__ИСХОДНЫЙ ТЕКСТ__
····················

Александр Бабореко - Бунин. Жизнеописание
— Знаешь, зайдем к Горьким, — неожиданно предложил Ян, — они посоветуют, где нам устроиться, и мы можем некоторое время отдохнуть, мне здесь нравится.
Я с радостью согласилась» [387].
Их встретила дочь Марии Федоровны Андреевой — пятнадцатилетняя Катя Желябужская со своей компаньонкой. «От них мы узнали, — продолжает Вера Николаевна, — что Горькие через полчаса отправляются в Неаполь…
Ян позвонил… Вдруг я услышала грудной знакомый голос:
— Иван Алексеевич, какими судьбами?
На стеклянной веранде, выходившей в римский сад, в сером костюме и маленькой синей шляпке стояла мало изменившаяся Марья Федоровна, как всегда элегантная. Мы с ней познакомились. В этот момент из боковой двери вышел в черной широкополой шляпе Горький. Он радостно поздоровался с Яном и приветливо познакомился со мной.
Нас сразу они забросали вопросами, на которые мы не успевали отвечать… Марья Федоровна посоветовала отель „Пагано“. Затем нас стали уговаривать пожить на Капри подольше.

····················

[Строки из набора данных]
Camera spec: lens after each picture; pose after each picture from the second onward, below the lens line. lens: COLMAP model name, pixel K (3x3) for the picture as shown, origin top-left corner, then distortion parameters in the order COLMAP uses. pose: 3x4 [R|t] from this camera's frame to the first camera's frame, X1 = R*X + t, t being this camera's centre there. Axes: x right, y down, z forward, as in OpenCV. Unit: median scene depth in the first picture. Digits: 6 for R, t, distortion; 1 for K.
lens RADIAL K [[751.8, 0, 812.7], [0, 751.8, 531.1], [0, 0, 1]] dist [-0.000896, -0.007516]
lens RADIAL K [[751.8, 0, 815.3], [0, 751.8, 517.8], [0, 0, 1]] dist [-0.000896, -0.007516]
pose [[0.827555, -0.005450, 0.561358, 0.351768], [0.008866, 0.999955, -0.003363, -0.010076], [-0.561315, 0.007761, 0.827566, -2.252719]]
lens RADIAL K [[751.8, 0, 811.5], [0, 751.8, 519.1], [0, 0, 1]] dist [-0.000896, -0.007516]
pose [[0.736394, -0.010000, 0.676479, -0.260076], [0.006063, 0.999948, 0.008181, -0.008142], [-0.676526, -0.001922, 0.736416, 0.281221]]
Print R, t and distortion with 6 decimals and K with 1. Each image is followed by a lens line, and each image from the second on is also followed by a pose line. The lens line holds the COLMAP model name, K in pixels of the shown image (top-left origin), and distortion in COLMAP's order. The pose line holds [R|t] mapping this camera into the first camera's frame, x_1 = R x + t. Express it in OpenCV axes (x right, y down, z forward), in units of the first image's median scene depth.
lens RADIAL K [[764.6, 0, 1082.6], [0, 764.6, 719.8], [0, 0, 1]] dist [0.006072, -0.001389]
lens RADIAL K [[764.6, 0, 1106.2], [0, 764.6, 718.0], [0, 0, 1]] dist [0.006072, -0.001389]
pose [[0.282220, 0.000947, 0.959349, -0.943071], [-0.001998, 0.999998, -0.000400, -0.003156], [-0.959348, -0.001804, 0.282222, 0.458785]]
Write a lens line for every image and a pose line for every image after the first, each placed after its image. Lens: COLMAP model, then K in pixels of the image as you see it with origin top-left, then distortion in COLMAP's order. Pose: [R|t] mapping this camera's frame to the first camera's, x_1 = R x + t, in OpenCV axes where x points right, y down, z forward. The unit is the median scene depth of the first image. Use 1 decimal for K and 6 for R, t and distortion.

····················

__ЗАДАНИЕ__
Процитируйте без изменений фрагмент жизнеописания Бунина, начиная со слов «Александр Бабореко - Бунин.» и заканчивая словами «мне здесь нравится.» включительно.

__ОТВЕТ НА ЗАДАНИЕ__
Александр Бабореко - Бунин. Жизнеописание
— Знаешь, зайдем к Горьким, — неожиданно предложил Ян, — они посоветуют, где нам устроиться, и мы можем некоторое время отдохнуть, мне здесь нравится.